PROBLEM: Every record below should be printed again exactly, with its pictures removed.

[Saved data entries]
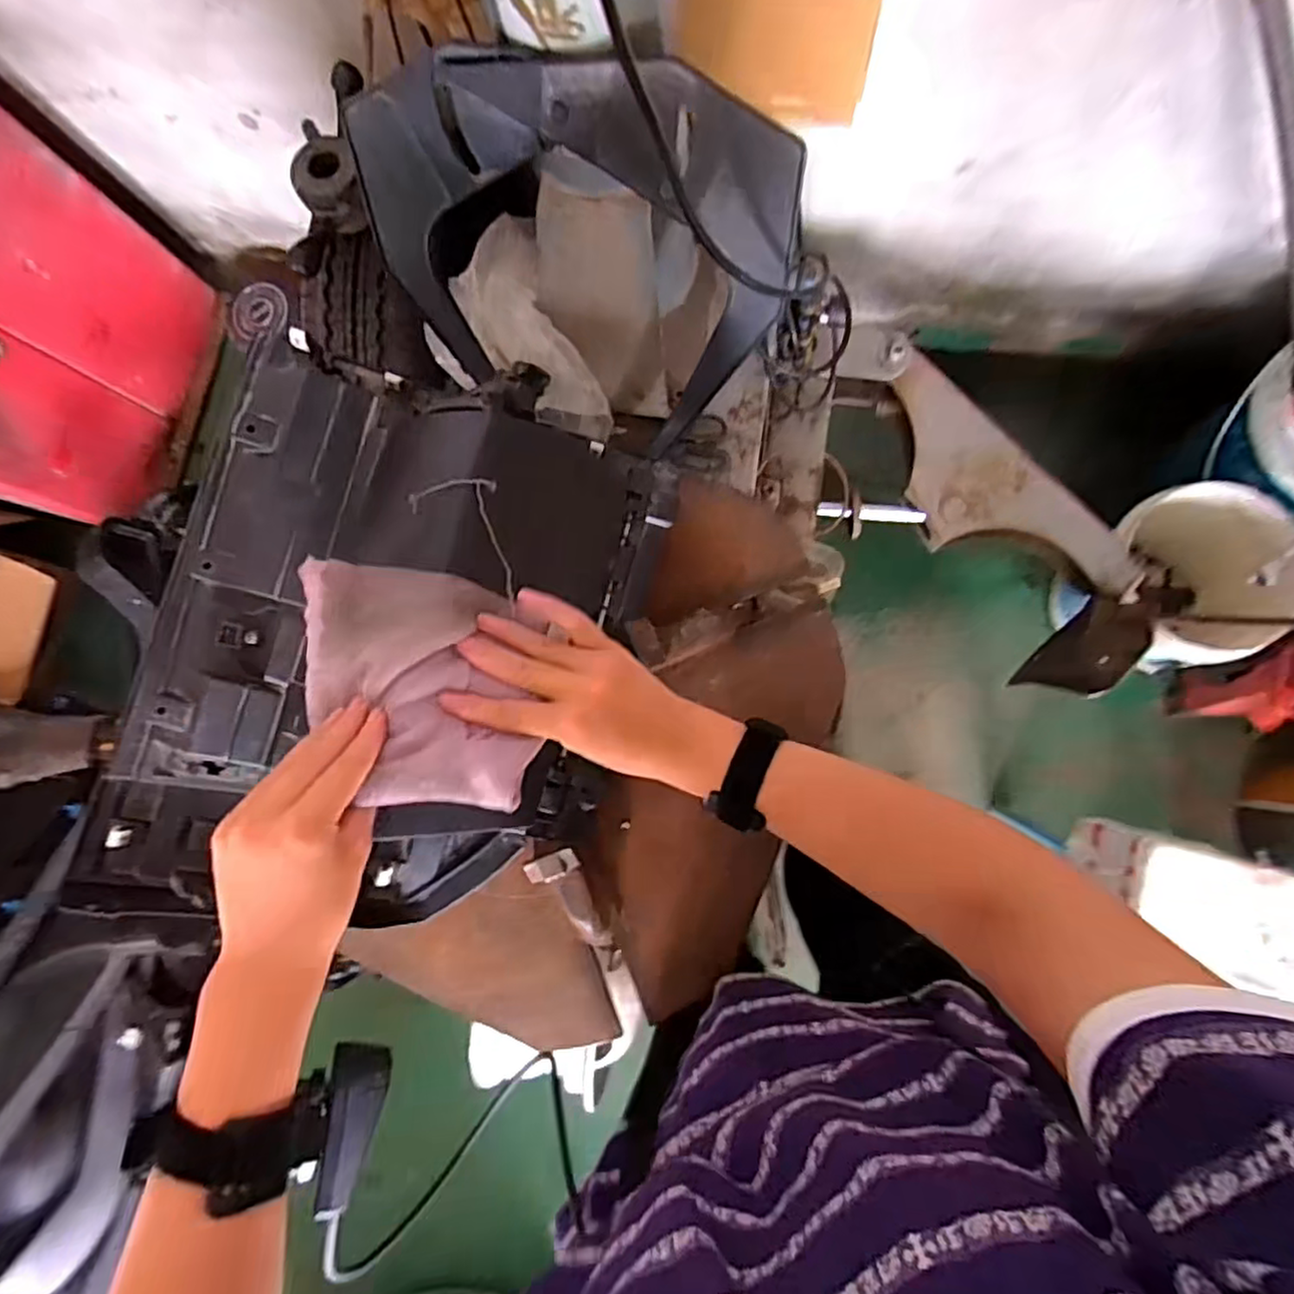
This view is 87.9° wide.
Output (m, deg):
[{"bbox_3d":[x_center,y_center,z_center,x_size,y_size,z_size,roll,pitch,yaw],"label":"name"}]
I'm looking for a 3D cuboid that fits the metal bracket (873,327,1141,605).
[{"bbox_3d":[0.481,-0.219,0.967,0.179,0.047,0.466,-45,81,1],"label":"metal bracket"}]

TASK SOLUTION:
This view is 87.9° wide.
Output (m, deg):
[{"bbox_3d":[x_center,y_center,z_center,x_size,y_size,z_size,roll,pitch,yaw],"label":"name"}]
I'm looking for a 3D cuboid that fits the metal bracket (873,327,1141,605).
[{"bbox_3d":[0.481,-0.219,0.967,0.179,0.047,0.466,-45,81,1],"label":"metal bracket"}]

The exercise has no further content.